**ACTION ITEM**.
Take the material below and output exactly the run of lines from the one containing "The principle of the" down to the one containing "The maximum of", with both included.
------ RECORDS TO PROCESS ------
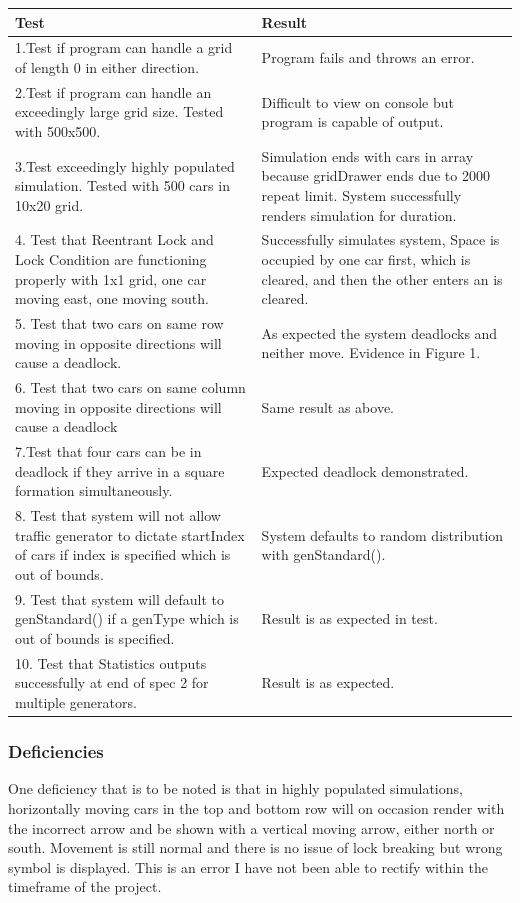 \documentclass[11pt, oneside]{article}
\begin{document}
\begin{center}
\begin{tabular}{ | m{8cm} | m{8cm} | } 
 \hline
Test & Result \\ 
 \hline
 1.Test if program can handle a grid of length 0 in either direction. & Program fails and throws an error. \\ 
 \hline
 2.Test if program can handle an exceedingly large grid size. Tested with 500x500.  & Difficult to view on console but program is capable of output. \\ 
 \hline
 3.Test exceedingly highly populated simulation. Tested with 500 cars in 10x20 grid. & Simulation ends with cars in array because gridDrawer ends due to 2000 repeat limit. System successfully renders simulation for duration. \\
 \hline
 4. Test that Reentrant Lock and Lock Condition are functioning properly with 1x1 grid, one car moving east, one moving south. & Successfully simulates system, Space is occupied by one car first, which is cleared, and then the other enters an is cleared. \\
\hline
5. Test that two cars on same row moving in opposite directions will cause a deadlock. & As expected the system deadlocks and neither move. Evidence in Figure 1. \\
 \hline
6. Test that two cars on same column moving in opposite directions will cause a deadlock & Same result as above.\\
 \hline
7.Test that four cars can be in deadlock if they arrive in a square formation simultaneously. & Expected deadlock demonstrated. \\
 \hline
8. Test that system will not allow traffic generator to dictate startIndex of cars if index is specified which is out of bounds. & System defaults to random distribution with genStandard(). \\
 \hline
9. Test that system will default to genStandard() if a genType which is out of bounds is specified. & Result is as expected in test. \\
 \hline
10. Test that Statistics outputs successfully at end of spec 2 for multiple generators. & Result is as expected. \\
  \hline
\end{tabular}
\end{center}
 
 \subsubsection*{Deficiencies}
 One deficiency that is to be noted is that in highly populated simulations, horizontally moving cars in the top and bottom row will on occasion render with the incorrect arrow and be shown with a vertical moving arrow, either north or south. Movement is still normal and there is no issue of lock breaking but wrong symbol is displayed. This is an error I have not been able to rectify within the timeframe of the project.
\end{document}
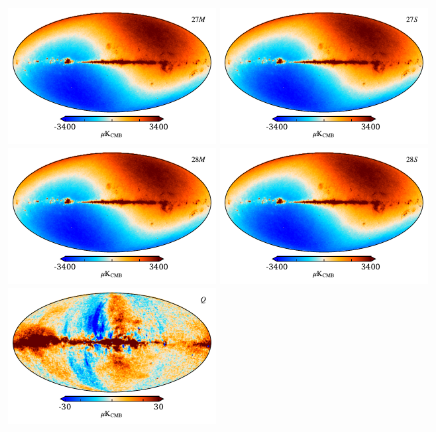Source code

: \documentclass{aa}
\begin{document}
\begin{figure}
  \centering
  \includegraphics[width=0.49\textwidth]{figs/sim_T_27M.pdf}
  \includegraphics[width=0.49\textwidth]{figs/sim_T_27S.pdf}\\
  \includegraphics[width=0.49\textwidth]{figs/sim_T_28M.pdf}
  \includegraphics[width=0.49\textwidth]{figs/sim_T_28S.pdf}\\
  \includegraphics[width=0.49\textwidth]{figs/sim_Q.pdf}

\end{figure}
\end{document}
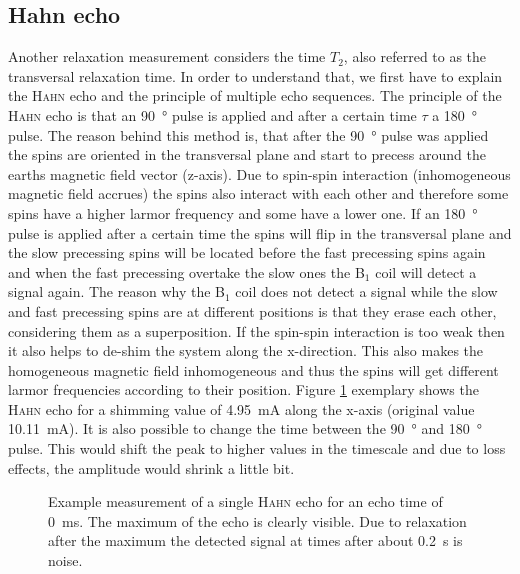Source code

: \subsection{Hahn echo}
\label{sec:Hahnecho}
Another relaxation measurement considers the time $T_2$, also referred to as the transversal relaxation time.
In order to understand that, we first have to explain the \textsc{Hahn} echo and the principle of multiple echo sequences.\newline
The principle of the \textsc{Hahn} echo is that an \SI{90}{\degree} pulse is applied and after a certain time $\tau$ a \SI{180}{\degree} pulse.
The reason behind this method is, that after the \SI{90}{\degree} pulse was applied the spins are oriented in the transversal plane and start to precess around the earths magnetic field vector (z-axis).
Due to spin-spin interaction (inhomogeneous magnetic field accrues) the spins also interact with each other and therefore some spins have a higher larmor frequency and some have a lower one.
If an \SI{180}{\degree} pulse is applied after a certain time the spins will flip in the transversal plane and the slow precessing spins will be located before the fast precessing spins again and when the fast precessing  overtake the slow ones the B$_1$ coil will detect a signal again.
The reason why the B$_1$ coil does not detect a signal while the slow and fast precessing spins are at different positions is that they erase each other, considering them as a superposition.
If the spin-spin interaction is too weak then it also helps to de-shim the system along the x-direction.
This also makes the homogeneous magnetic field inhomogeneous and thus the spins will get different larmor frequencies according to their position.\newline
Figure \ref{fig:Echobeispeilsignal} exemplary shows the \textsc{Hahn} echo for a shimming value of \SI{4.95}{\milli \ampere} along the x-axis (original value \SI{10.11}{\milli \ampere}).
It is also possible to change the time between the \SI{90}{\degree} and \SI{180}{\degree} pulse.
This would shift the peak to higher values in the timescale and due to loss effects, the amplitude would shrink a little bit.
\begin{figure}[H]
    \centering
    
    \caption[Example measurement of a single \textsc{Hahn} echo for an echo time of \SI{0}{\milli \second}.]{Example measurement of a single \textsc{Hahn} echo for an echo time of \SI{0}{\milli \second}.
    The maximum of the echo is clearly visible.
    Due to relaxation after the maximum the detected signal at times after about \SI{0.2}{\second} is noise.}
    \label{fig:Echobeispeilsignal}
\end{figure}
------
------ RECORDS TO PROCESS ------
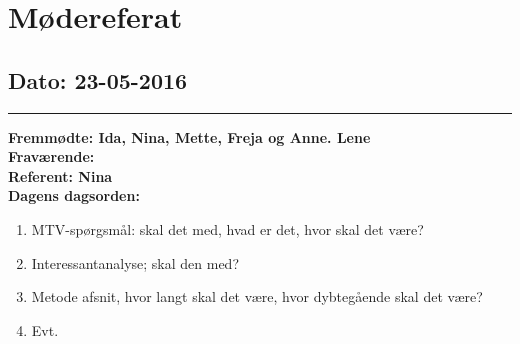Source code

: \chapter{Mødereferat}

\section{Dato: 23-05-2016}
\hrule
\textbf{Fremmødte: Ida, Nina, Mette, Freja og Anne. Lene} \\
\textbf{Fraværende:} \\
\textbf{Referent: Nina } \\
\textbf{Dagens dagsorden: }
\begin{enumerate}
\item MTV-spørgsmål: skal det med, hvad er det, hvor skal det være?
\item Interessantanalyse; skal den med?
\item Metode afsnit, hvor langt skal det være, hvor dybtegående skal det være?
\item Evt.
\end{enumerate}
------
------ RECORDS TO PROCESS ------
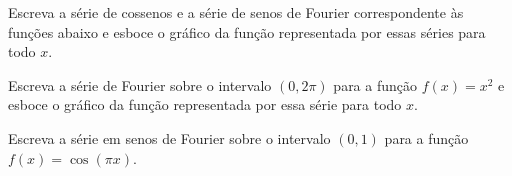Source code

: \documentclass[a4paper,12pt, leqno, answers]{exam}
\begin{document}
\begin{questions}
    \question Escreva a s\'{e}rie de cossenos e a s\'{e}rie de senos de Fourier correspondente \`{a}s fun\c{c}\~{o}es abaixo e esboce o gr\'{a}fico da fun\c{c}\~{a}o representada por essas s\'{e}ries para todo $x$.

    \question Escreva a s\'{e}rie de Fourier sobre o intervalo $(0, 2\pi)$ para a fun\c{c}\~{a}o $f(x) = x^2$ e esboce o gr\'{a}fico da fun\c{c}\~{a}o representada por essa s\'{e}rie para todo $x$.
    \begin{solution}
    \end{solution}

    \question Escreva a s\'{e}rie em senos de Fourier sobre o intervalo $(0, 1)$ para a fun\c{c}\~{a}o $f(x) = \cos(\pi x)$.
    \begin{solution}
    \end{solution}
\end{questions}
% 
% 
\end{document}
------
**ANSWER SECTION**.
The principle of the \textsc{Hahn} echo is that an \SI{90}{\degree} pulse is applied and after a certain time $\tau$ a \SI{180}{\degree} pulse.
The reason behind this method is, that after the \SI{90}{\degree} pulse was applied the spins are oriented in the transversal plane and start to precess around the earths magnetic field vector (z-axis).
Due to spin-spin interaction (inhomogeneous magnetic field accrues) the spins also interact with each other and therefore some spins have a higher larmor frequency and some have a lower one.
If an \SI{180}{\degree} pulse is applied after a certain time the spins will flip in the transversal plane and the slow precessing spins will be located before the fast precessing spins again and when the fast precessing  overtake the slow ones the B$_1$ coil will detect a signal again.
The reason why the B$_1$ coil does not detect a signal while the slow and fast precessing spins are at different positions is that they erase each other, considering them as a superposition.
If the spin-spin interaction is too weak then it also helps to de-shim the system along the x-direction.
This also makes the homogeneous magnetic field inhomogeneous and thus the spins will get different larmor frequencies according to their position.\newline
Figure \ref{fig:Echobeispeilsignal} exemplary shows the \textsc{Hahn} echo for a shimming value of \SI{4.95}{\milli \ampere} along the x-axis (original value \SI{10.11}{\milli \ampere}).
It is also possible to change the time between the \SI{90}{\degree} and \SI{180}{\degree} pulse.
This would shift the peak to higher values in the timescale and due to loss effects, the amplitude would shrink a little bit.
\begin{figure}[H]
    \centering
    
    \caption[Example measurement of a single \textsc{Hahn} echo for an echo time of \SI{0}{\milli \second}.]{Example measurement of a single \textsc{Hahn} echo for an echo time of \SI{0}{\milli \second}.
    The maximum of the echo is clearly visible.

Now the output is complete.